Washington D.C.-based Environmental Working Group provoked a national controversy recently when it released a study that found levels of hexavalent chromium, commonly referred to as chromium-6, in 25 cities that was higher than the health goal proposed last year by the state of California.
Madison was ranked as the city with the fourth-highest concentration of the chemical found in its water. Milwaukee tied with Chicago at 15th highest.
Chromium, a metallic element, is odorless and tasteless. When combined with oxygen an atomic reaction can transform it into chromium-3, a substance needed by humans in trace amounts for sugar and lipid metabolism. It also can oxidize into chromium 6, said Abigail Canto, a chemical engineer with Madison-based Process Research Solutions LLC.
While chromium-6 can occur naturally, it often is a manufacturing byproduct, said Paul Biedrzycki, the director of disease control and environmental health for the City of Milwaukee Health Department.
While the methodology used by the environmentalists was questionable — in each of 35 cities, one member of the group turned on the kitchen tap to collect a single sample of water — it got the attention of the national media, a number of Congressmen and the Environmental Protection Agency.
Now Joe Grande, the water quality manager with Madison Water Works, will spend $1,500 to test samples taken from each of the city’s 22 wells, though he has little confidence the results will be helpful in determining the presence of the cancer-causing chemical.
“We’re not sure that the results will give us much useful information,” Grande said. “If the tests determine it is present, the challenge will be to determine the significance of the results.”
The good news is it’s relatively easy and cheap to remove the chemical from water, said Biedrzycki. The bad news is that no one knows how much chromium-6 is dangerous.
Cantor said much more rigorous testing needs to be done before conclusions can be drawn.
“Obviously one sample in one city is not enough to base conclusions on,” Cantor said. “Also, does the chromium-6 come from the source water, interactions with the piping or the type of faucet the sampler happened to use?”
The EPA announced last week it is on a fast track to give guidance to water providers on how to sample for chromium-6 and said formal standards are in the works.
Carrie Lewis, superintendent of the Milwaukee Water Works, said the EPA has long required water utilities to test for total chromium content in water.

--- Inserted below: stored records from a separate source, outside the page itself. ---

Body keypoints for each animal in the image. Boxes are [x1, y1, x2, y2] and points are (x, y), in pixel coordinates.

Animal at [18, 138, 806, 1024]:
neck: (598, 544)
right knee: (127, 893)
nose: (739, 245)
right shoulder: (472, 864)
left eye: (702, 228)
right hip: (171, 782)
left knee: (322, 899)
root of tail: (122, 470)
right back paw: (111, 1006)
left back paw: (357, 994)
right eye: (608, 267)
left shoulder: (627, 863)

The standard has been .1 micrograms per liter, a level that no water plant in the country has ever violated, according to the EPA.

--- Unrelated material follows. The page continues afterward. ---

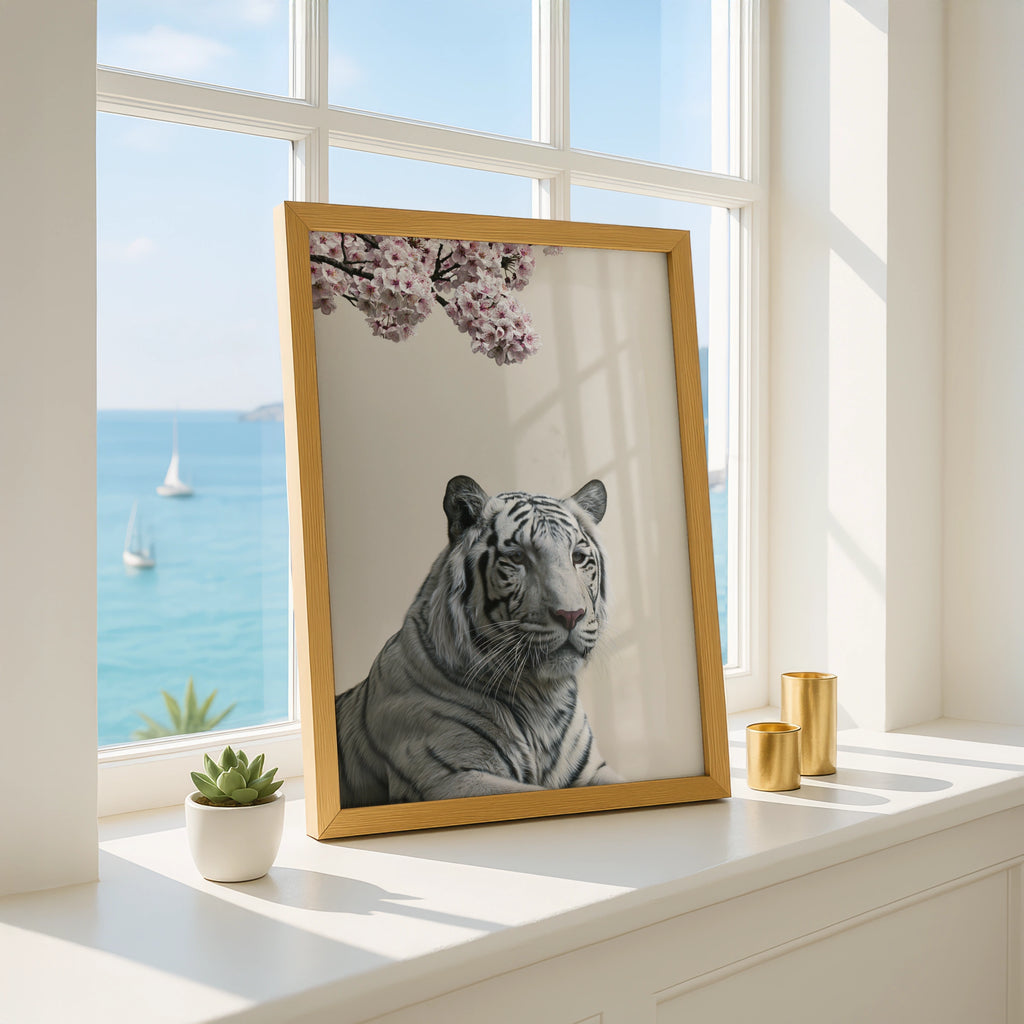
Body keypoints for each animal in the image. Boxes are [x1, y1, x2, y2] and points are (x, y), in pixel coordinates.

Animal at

The environmental group’s sampling showed Madison had 1.58 micrograms of chromium-6 per liter of water, while Milwaukee’s logged in at .18 micrograms per liter.
“We sent samples to a lab in Indiana and to State Hygiene Lab,” Lewis said. “We took six samples and it’s costing about $100 per sample.”

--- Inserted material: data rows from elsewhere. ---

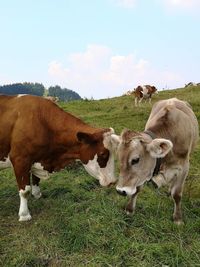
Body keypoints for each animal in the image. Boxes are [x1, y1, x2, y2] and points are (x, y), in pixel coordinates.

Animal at [0, 94, 117, 222]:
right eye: (103, 154)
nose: (113, 181)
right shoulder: (20, 159)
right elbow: (25, 190)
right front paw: (24, 215)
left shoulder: (37, 158)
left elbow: (36, 179)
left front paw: (37, 195)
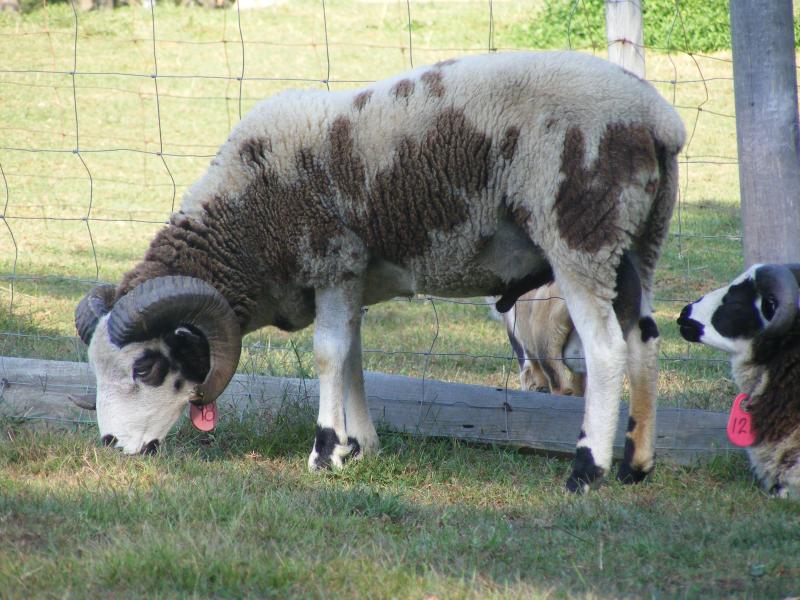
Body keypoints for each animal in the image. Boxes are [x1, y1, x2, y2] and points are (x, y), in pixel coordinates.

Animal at [74, 51, 685, 492]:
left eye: (146, 367)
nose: (109, 445)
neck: (245, 221)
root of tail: (659, 120)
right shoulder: (350, 281)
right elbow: (352, 360)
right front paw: (362, 447)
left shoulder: (331, 262)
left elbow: (328, 355)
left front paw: (325, 453)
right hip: (638, 245)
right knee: (644, 340)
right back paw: (636, 465)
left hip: (580, 237)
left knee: (605, 350)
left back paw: (587, 471)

Grande said Madison is sending samples to California for testing. While the Milwaukee system is far larger, Madison’s testing will cost more because it has more sources to test.
Grande said he does not believe that chromium-6 detected in Madison is the result of environmental contamination. He said he is also concerned that the unstable nature of chromium could nullify test results.
“It’s unstable,” Grande said of chromium. “It can be changed by air, chlorine and other factors that may influence the results. We need more guidance on what we are looking for and how to do the testing.”